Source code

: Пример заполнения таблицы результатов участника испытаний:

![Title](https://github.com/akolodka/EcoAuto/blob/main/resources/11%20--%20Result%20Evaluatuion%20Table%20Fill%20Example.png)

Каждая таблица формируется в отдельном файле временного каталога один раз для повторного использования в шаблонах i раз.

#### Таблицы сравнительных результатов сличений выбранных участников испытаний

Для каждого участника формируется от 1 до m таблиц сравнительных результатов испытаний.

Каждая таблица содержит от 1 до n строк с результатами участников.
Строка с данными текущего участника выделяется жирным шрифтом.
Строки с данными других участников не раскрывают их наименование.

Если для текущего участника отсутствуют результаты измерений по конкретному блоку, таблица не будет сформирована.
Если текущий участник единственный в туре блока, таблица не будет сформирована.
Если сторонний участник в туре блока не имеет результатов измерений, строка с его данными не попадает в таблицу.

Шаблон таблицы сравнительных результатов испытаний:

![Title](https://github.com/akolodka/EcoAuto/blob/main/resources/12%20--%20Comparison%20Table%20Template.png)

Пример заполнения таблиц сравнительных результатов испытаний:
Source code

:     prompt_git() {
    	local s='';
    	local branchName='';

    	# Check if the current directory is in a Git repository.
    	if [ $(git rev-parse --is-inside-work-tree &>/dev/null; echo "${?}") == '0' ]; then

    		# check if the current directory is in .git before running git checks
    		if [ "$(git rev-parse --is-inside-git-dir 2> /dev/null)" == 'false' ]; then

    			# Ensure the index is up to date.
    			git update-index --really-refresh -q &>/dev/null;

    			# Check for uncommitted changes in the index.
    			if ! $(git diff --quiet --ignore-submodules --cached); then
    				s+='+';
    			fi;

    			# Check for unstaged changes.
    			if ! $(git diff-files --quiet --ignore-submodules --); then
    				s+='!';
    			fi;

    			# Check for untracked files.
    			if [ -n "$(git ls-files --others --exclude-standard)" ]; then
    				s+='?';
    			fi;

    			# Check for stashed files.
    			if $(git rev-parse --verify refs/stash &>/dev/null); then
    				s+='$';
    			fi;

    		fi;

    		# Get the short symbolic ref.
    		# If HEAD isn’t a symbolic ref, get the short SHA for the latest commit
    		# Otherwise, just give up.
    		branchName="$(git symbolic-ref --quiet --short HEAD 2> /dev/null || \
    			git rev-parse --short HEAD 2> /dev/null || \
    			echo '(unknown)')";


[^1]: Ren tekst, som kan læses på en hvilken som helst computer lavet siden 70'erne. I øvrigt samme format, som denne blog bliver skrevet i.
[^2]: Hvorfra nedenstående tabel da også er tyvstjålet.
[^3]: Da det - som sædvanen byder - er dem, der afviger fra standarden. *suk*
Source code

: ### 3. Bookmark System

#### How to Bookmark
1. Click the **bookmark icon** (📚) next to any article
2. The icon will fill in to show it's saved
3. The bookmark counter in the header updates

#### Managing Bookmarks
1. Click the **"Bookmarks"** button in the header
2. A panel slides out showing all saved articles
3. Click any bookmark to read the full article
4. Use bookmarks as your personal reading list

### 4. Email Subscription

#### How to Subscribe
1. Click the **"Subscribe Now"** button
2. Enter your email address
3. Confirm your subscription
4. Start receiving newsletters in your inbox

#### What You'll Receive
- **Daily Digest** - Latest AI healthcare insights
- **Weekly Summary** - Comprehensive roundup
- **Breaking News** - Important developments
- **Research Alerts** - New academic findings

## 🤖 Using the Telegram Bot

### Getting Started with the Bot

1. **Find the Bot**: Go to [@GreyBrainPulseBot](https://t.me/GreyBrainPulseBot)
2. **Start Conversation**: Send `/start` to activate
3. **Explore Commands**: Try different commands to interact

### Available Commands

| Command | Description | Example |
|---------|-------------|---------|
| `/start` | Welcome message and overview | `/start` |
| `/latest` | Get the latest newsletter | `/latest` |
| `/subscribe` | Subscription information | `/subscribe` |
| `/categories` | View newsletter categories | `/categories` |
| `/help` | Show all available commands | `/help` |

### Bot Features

*EXERCISE PROMPT:* Reproduce the lines above verbatim, with every character, space, and line break unchanged.

*RESULT OF THIS TASK:*
Source code

: Пример заполнения таблицы результатов участника испытаний:

![Title](https://github.com/akolodka/EcoAuto/blob/main/resources/11%20--%20Result%20Evaluatuion%20Table%20Fill%20Example.png)

Каждая таблица формируется в отдельном файле временного каталога один раз для повторного использования в шаблонах i раз.

#### Таблицы сравнительных результатов сличений выбранных участников испытаний

Для каждого участника формируется от 1 до m таблиц сравнительных результатов испытаний.

Каждая таблица содержит от 1 до n строк с результатами участников.
Строка с данными текущего участника выделяется жирным шрифтом.
Строки с данными других участников не раскрывают их наименование.

Если для текущего участника отсутствуют результаты измерений по конкретному блоку, таблица не будет сформирована.
Если текущий участник единственный в туре блока, таблица не будет сформирована.
Если сторонний участник в туре блока не имеет результатов измерений, строка с его данными не попадает в таблицу.

Шаблон таблицы сравнительных результатов испытаний:

![Title](https://github.com/akolodka/EcoAuto/blob/main/resources/12%20--%20Comparison%20Table%20Template.png)

Пример заполнения таблиц сравнительных результатов испытаний:
Source code

:     prompt_git() {
    	local s='';
    	local branchName='';

    	# Check if the current directory is in a Git repository.
    	if [ $(git rev-parse --is-inside-work-tree &>/dev/null; echo "${?}") == '0' ]; then

    		# check if the current directory is in .git before running git checks
    		if [ "$(git rev-parse --is-inside-git-dir 2> /dev/null)" == 'false' ]; then

    			# Ensure the index is up to date.
    			git update-index --really-refresh -q &>/dev/null;

    			# Check for uncommitted changes in the index.
    			if ! $(git diff --quiet --ignore-submodules --cached); then
    				s+='+';
    			fi;

    			# Check for unstaged changes.
    			if ! $(git diff-files --quiet --ignore-submodules --); then
    				s+='!';
    			fi;

    			# Check for untracked files.
    			if [ -n "$(git ls-files --others --exclude-standard)" ]; then
    				s+='?';
    			fi;

    			# Check for stashed files.
    			if $(git rev-parse --verify refs/stash &>/dev/null); then
    				s+='$';
    			fi;

    		fi;

    		# Get the short symbolic ref.
    		# If HEAD isn’t a symbolic ref, get the short SHA for the latest commit
    		# Otherwise, just give up.
    		branchName="$(git symbolic-ref --quiet --short HEAD 2> /dev/null || \
    			git rev-parse --short HEAD 2> /dev/null || \
    			echo '(unknown)')";


[^1]: Ren tekst, som kan læses på en hvilken som helst computer lavet siden 70'erne. I øvrigt samme format, som denne blog bliver skrevet i.
[^2]: Hvorfra nedenstående tabel da også er tyvstjålet.
[^3]: Da det - som sædvanen byder - er dem, der afviger fra standarden. *suk*
Source code

: ### 3. Bookmark System

#### How to Bookmark
1. Click the **bookmark icon** (📚) next to any article
2. The icon will fill in to show it's saved
3. The bookmark counter in the header updates

#### Managing Bookmarks
1. Click the **"Bookmarks"** button in the header
2. A panel slides out showing all saved articles
3. Click any bookmark to read the full article
4. Use bookmarks as your personal reading list

### 4. Email Subscription

#### How to Subscribe
1. Click the **"Subscribe Now"** button
2. Enter your email address
3. Confirm your subscription
4. Start receiving newsletters in your inbox

#### What You'll Receive
- **Daily Digest** - Latest AI healthcare insights
- **Weekly Summary** - Comprehensive roundup
- **Breaking News** - Important developments
- **Research Alerts** - New academic findings

## 🤖 Using the Telegram Bot

### Getting Started with the Bot

1. **Find the Bot**: Go to [@GreyBrainPulseBot](https://t.me/GreyBrainPulseBot)
2. **Start Conversation**: Send `/start` to activate
3. **Explore Commands**: Try different commands to interact

### Available Commands

| Command | Description | Example |
|---------|-------------|---------|
| `/start` | Welcome message and overview | `/start` |
| `/latest` | Get the latest newsletter | `/latest` |
| `/subscribe` | Subscription information | `/subscribe` |
| `/categories` | View newsletter categories | `/categories` |
| `/help` | Show all available commands | `/help` |

### Bot Features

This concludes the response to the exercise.